First-party data is highly valuable due to three key factors: it’s self-reported, it’s time-based, and it’s specific to the product owned. When used in conjunction with AI, first-party registration data can be leveraged across the business, from fueling personalized AI-led marketing campaigns to better equipping product owners with AI-enabled support options.  

  • Targeted Marketing Offers: Product data collected during registration enables brands to present related offers such as accessories, consumables, and Care plans. Research shows that customers prefer to buy these items directly from the brand as opposed to third-party vendors. 

Thermacell, an outdoor recreation brand that specializes in mosquito repellent devices, uses registration data to personalize follow-up offers. They have realized a 17% CTR on refill offers, in addition to 40% of product owners buying refills during registration. 

  • Personalized Product Recommendations: Knowing what product was purchased and when opens the door for brands to notify customers when an upgraded product model is available. Brands can also derive insights about other products the customer may be receptive to based on their currently owned products.
  • Enhanced Customer Service: Both owner and product data can improve customer service and support when these teams have access to current data. With first-party data, both AI chatbots and support personnel become more effective. As a result, customers are more satisfied with their support experience and brands reduce ACHT. 

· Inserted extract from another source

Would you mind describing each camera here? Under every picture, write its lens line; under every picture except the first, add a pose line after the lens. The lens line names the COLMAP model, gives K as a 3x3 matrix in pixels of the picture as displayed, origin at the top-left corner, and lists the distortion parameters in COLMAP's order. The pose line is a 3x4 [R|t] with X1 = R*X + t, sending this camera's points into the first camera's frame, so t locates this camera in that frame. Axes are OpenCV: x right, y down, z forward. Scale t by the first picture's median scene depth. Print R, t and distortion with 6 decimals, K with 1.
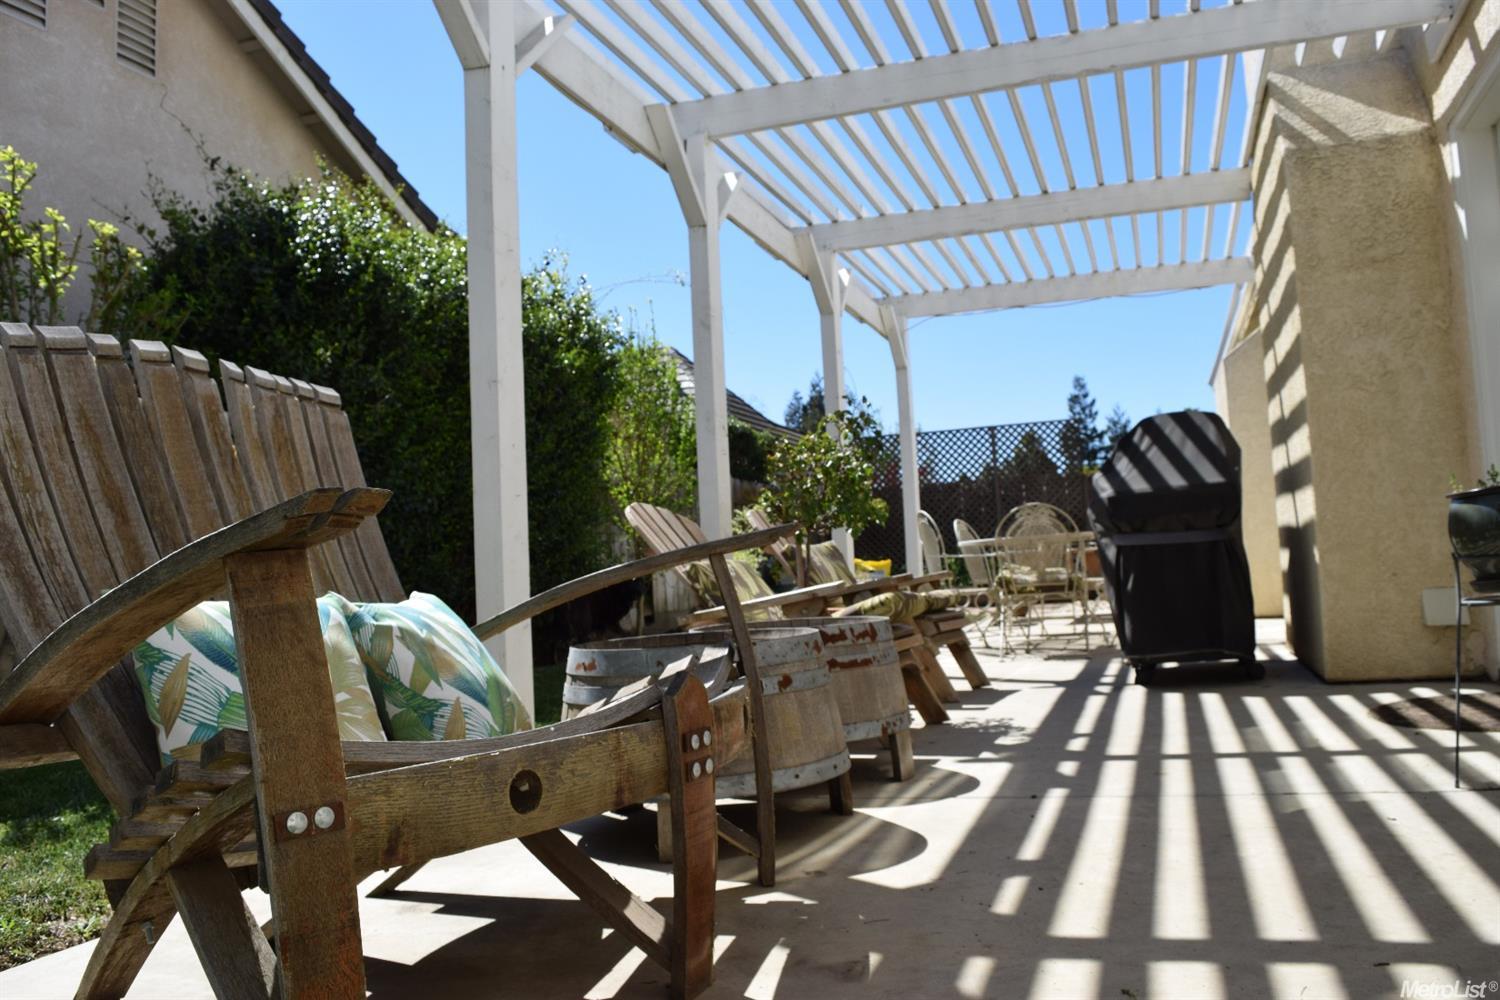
lens RADIAL K [[1168.6, 0, 753.3], [0, 1168.6, 495.8], [0, 0, 1]] dist [-0.079099, -0.003647]
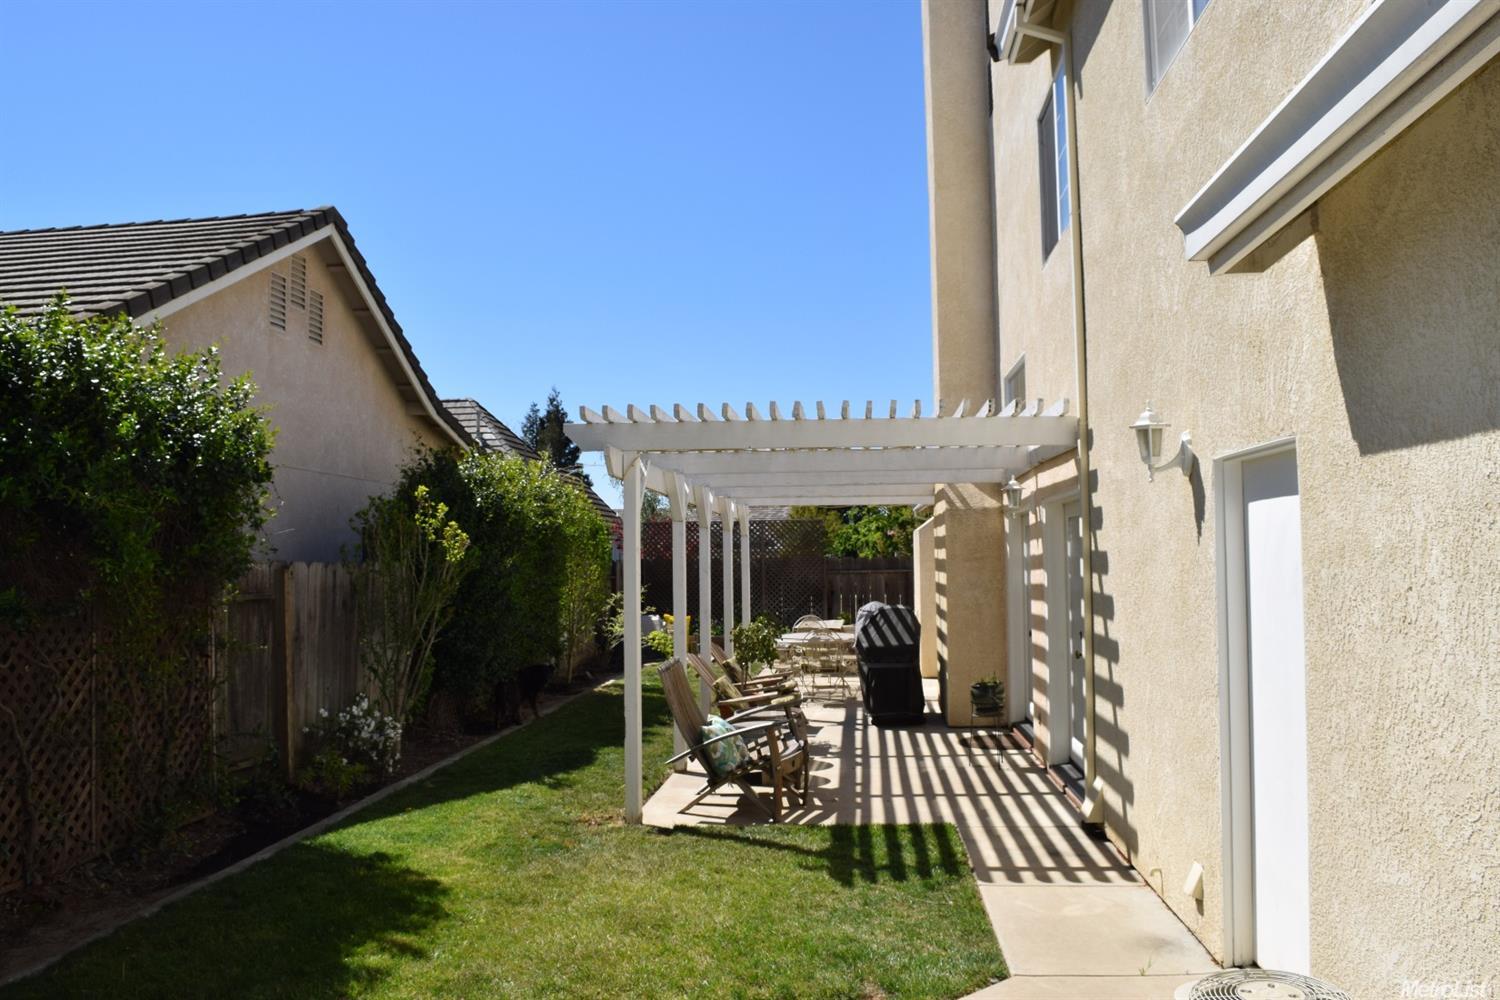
lens RADIAL K [[1168.6, 0, 747.9], [0, 1168.6, 502.8], [0, 0, 1]] dist [-0.079099, -0.003647]
pose [[0.969278, 0.049273, 0.240983, -0.560058], [-0.051449, 0.998672, 0.002742, -0.310796], [-0.240527, -0.015056, 0.970526, -1.355613]]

Since implementing digital onboarding, luxury products brand Shinola has documented a reduced workload on sales and customer service teams as a result of having access to more accurate, comprehensive data across the organization.

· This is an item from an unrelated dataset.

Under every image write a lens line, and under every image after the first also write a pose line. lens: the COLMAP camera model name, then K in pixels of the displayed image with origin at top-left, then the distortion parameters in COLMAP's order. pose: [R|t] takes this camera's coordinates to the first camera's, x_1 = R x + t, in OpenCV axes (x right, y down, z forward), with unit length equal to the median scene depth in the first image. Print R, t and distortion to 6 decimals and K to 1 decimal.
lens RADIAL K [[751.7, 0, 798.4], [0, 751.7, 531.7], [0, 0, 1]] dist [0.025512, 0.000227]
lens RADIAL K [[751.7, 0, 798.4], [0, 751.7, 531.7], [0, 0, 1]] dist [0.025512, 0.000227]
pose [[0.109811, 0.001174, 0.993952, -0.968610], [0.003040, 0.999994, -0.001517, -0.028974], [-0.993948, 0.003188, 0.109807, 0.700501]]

  • Proactive Maintenance Alerts: Using first-party data and AI, brands can proactively remind customers when maintenance is recommended. This can help their products last longer and contribute to a positive image of the brand. First-party data is also essential for brands to keep customers informed of active recalls.
  • Product Development: AI can analyze vast amounts of first-party data to uncover patterns, correlations and preferences that can be used to drive product development. This level of customer insight simply isn’t possible without AI and first-party data. The same methods can be used to enhance the brand’s marketing strategy.  

First-party data is the foundation upon which comprehensive, effective, and trustworthy AI-driven customer experiences are built. It empowers brands to better understand, engage with and serve their customers in a highly personalized and effective manner while respecting data privacy and compliance requirements.